Melkonian presents the destruction wreaked in Iraq and Syria since 1990 by the US, which also largely destroyed the local Armenian communities, turning most Armenians there into refugees. In fact, he notes that among the 30,000 Iraqi Armenians uprooted, some had fled to Syria, where they were made refugees a second time. He then criticizes Armenia for sending its own soldiers as part of the Coalition of the Willing, thus giving some additional legitimacy to the plans of American neoconservatives to destroy the armies of Syria and Iraq, despite their harmful results for Armenians. Ominously for Armenia, Melkonian wrote, Iran was the next country in the sights of the US neocons.

For the Republic of Armenia too, Melkonian finds that the growing Russophobia in the Armenian opposition prior to the Velvet Revolution, was contrary to Armenia’s vital security interests, while the US agrees in general with Turkey that Armenia and the rest of the South Caucasus should be integrated into the “dominant imperialist system” as Melkonian calls it, within Ankara’s sphere of interest. He warns readers of “the old dangerous fantasy of Uncle Sam as Armenia’s savior.”

While many readers may not agree with Melkonian’s admiration of the early Soviet Union and Cuba, or his ultimate goal of socialism, they still can benefit from his revealing analysis of the effects of the practice of neoliberalism in Armenia.
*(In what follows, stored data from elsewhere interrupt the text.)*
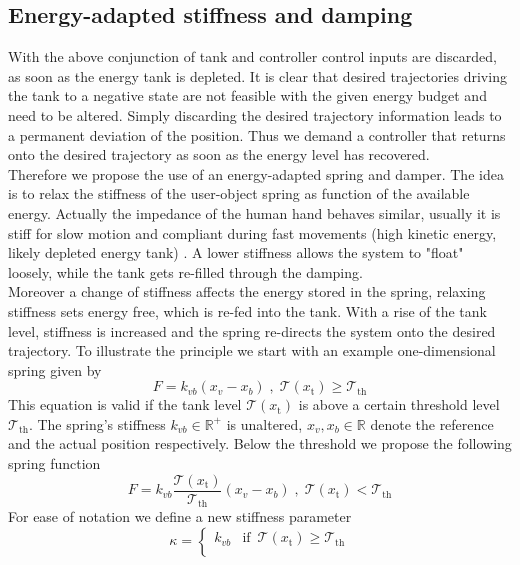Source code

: \documentclass[a4paper,twoside, openright,12pt]{report}
\newcommand{\g}[1]{\text{#1}}
\begin{document}
{\subsection{Energy-adapted stiffness and damping}\label{SS:EnergyAdaptedStiffness}
With the above conjunction of tank and controller control inputs are discarded, as soon as the energy tank is depleted. It is clear that desired trajectories driving the tank to a negative state are not feasible with the given energy budget and need to be altered. Simply discarding the desired trajectory information leads to a permanent deviation of the position. Thus we demand a controller that returns onto the desired trajectory as soon as the energy level has recovered.\\ Therefore we propose the use of an energy-adapted spring and damper. The idea is to relax the stiffness of the user-object spring as function of the available energy. Actually the impedance of the human hand behaves similar, usually it is stiff for slow motion and compliant during fast movements (high kinetic energy, likely depleted energy tank) \cite{Hogan_84b}. A lower stiffness allows the system to "float" loosely, while the tank gets re-filled through the damping.\\ Moreover a change of stiffness affects the energy stored in the spring, relaxing stiffness sets energy free, which is re-fed into the tank. With a rise of the tank level, stiffness is increased and the spring re-directs the system onto the desired trajectory. To illustrate the principle we start with an example one-dimensional spring given by
\begin{equation}
F = k_{vb}(x_v-x_b) \;,\; \mathcal{T}(x_\g{t})\geq \mathcal{T}_{\g{th}}
\end{equation}
This equation is valid if the tank level $\mathcal{T}(x_\g{t})$ is above a certain threshold level $\mathcal{T}_{\g{th}}$. The spring's stiffness $k_{vb} \in \mathbb{R}^+$ is unaltered, $x_v, x_b \in \mathbb{R}$ denote the reference and the actual position respectively. Below the threshold we propose the following spring function
\begin{equation}
F = k_{vb}\frac{\mathcal{T}(x_\g{t})}{\mathcal{T}_{\g{th}}}(x_v-x_b) \;,\; \mathcal{T}(x_\g{t})<\mathcal{T}_{\g{th}}
\end{equation}
For ease of notation we define a new stiffness parameter
\begin{equation}
\kappa = \begin{cases}
k_{vb} & \text{if } \, \mathcal{T}(x_\g{t})\geq \mathcal{T}_{\g{th}} \\

\end{cases}
\end{equation}}
\end{document}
Understandably, there is a bit of repetition in the book’s chapters, which after all were initially written as independent articles, and the language could use additional minor editing.

The English edition is available from Abril Bookstore in Glendale and various online vendors, while an Armenian-language edition, ՍԽԱԼ ԳՆԱՑՔԸ. Գրառումներ հետհակահեղափոխական Հայաստանի մասին (2021) is available from Zangak Publishing House (www.zangak.am) in Yerevan.